### [Instructions for the task]
Lines outside the range are not wanted. Give again exactly the lines between the line holding "157: (250, 132)" and the line holding "172: (238, 57)", inclusive, from the listing below.

### [Material to process]
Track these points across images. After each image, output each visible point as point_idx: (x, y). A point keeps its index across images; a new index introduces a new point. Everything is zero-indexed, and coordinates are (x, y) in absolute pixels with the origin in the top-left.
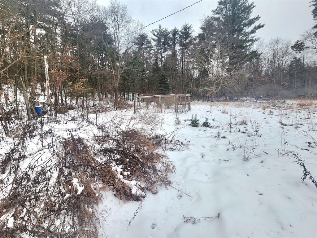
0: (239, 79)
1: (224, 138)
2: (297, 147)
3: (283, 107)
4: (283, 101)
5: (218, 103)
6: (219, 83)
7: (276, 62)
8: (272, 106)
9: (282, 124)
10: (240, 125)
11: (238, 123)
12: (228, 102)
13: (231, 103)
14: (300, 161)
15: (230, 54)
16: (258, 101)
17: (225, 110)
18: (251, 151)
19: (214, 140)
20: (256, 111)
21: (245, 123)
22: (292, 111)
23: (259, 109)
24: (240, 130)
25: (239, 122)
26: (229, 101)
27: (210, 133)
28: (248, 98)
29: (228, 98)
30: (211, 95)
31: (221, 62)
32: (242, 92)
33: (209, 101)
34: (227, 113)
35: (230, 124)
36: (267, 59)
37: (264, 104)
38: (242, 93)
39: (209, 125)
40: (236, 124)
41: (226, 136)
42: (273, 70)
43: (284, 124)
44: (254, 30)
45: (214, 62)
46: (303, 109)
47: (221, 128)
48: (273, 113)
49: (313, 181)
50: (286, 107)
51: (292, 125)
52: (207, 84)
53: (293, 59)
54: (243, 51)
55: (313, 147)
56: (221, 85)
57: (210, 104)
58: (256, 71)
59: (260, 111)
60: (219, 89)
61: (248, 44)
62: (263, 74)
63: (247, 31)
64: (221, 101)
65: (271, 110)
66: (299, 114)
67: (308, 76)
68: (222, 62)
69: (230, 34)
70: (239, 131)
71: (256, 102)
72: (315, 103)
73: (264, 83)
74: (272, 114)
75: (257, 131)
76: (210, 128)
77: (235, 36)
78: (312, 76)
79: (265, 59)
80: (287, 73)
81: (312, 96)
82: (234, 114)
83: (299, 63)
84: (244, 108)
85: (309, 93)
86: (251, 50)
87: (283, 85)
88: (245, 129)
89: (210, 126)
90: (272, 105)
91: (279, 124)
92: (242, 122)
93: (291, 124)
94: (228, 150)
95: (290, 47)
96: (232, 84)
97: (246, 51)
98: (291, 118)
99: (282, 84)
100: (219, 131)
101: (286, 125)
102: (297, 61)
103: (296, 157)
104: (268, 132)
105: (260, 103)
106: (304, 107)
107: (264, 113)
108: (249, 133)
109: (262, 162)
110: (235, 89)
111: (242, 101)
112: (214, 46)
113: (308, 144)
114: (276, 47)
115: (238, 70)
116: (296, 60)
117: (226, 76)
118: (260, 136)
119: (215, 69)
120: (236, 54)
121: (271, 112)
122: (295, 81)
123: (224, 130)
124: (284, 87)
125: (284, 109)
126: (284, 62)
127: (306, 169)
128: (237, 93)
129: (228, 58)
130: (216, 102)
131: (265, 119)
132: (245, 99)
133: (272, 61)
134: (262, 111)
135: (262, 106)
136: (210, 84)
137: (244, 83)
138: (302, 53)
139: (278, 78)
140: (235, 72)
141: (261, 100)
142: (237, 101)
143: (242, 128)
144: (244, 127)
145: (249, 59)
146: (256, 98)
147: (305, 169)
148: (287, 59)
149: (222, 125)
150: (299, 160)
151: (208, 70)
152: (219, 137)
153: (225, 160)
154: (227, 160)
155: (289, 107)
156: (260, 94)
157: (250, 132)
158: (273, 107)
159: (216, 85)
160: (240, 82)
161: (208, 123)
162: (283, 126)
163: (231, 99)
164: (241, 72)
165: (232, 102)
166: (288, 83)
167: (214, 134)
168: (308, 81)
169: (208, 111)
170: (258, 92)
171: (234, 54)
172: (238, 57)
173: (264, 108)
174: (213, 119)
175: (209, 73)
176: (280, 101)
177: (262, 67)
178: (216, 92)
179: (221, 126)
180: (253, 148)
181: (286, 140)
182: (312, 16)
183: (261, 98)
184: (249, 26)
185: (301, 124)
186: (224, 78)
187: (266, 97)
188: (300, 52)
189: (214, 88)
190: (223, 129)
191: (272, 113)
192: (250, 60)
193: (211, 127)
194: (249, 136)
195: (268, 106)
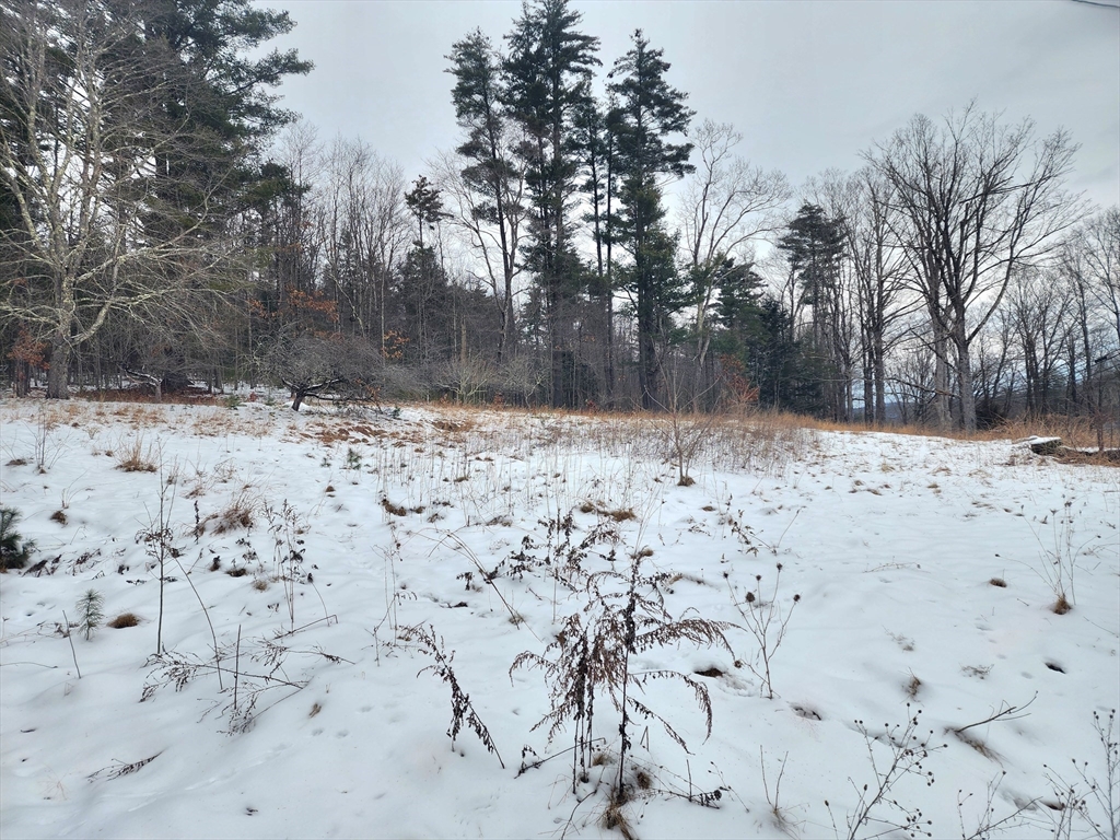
0: (212, 285)
1: (126, 622)
2: (436, 601)
3: (394, 435)
4: (393, 408)
5: (92, 407)
6: (100, 291)
7: (361, 242)
8: (358, 429)
9: (391, 509)
10: (221, 530)
11: (212, 525)
12: (155, 407)
13: (173, 411)
14: (441, 663)
15: (162, 141)
16: (303, 406)
17: (136, 453)
18: (267, 671)
19: (56, 653)
20: (296, 450)
21: (246, 521)
22: (421, 451)
23: (308, 445)
24: (217, 559)
25: (215, 517)
26: (164, 400)
27: (30, 608)
28: (261, 389)
29: (156, 381)
30: (47, 355)
31: (106, 167)
32: (231, 354)
33: (28, 389)
34: (151, 469)
35: (160, 535)
36: (329, 218)
37: (327, 421)
38: (228, 358)
39: (25, 555)
40: (200, 530)
41: (137, 612)
42: (354, 273)
43: (398, 508)
44: (269, 69)
45: (62, 154)
46: (450, 443)
47: (108, 565)
48: (360, 461)
49: (478, 732)
50: (403, 435)
51: (419, 510)
52: (18, 280)
53: (414, 246)
54: (229, 146)
55: (479, 590)
56: (112, 300)
57: (34, 409)
58: (290, 262)
59: (312, 453)
60: (100, 321)
61: (247, 122)
62: (318, 281)
63: (240, 56)
64: (112, 396)
65: (354, 448)
66: (438, 460)
67: (458, 321)
68: (118, 170)
69: (159, 32)
70: (216, 566)
71: (296, 407)
72: (479, 420)
73: (321, 323)
74: (358, 467)
75: (297, 557)
76: (31, 579)
77: (186, 58)
78: (467, 323)
79: (322, 214)
80: (397, 296)
81: (471, 393)
82: (191, 473)
83: (430, 265)
84: (242, 440)
85: (463, 384)
86: (264, 159)
87: (389, 343)
88: (245, 550)
89: (35, 559)
90: (356, 424)
91: (381, 510)
92: (227, 516)
93: (417, 505)
94: (147, 694)
95: (401, 196)
96: (178, 307)
97: (238, 151)
98: (418, 479)
99: (385, 338)
100: (96, 587)
101: (402, 512)
102: (424, 257)
103: (431, 650)
104: (344, 550)
105: (309, 413)
106: (451, 435)
107: (326, 464)
108: (262, 570)
109: (317, 709)
110: (194, 339)
111: (233, 403)
112: (61, 63)
113: (464, 581)
114: (357, 180)
115: (208, 237)
116: (422, 251)
117: (141, 257)
118: (310, 578)
119: (69, 200)
120: (194, 151)
121: (353, 457)
122: (423, 334)
123: (127, 575)
124: (394, 350)
125: (395, 441)
126: (388, 248)
127: (458, 688)
128: (204, 357)
129: (153, 161)
130: (83, 403)
131: (330, 489)
132: (246, 390)
133: (348, 234)
134: (320, 451)
135: (320, 429)
136: (42, 283)
137: (237, 310)
138: (437, 230)
139: (373, 311)
140: (189, 243)
141: (315, 400)
142: (209, 402)
143: (227, 548)
144: (241, 542)
145: (257, 198)
146: (292, 389)
147: (456, 688)
148: (396, 240)
149: (119, 545)
150: (440, 658)
151: (20, 195)
152: (90, 625)
153: (129, 769)
154: (142, 764)
155: (410, 436)
156: (310, 372)
157: (265, 566)
158: (360, 436)
159: (79, 295)
160: (220, 303)
161: (20, 544)
162: (393, 517)
163: (176, 389)
164: (221, 251)
165: (179, 407)
166: (404, 336)
167: (56, 616)
168: (459, 338)
169: (19, 462)
170: (302, 364)
171: (179, 147)
172: (201, 170)
173: (327, 438)
174: (57, 507)
175: (26, 214)
176: (382, 409)
177: (314, 251)
178: (80, 338)
179: (109, 549)
180: (275, 650)
181: (403, 579)
182: (454, 109)
183: (313, 393)
184: (246, 36)
185: (445, 504)
186: (128, 268)
187: (332, 387)
188: (432, 224)
189: (65, 311)
190: (121, 570)
191: (356, 460)
192: (260, 201)
193: (43, 563)
194: (261, 587)
195: (342, 431)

### [Answer for the task]
157: (250, 132)
158: (273, 107)
159: (216, 85)
160: (240, 82)
161: (208, 123)
162: (283, 126)
163: (231, 99)
164: (241, 72)
165: (232, 102)
166: (288, 83)
167: (214, 134)
168: (308, 81)
169: (208, 111)
170: (258, 92)
171: (234, 54)
172: (238, 57)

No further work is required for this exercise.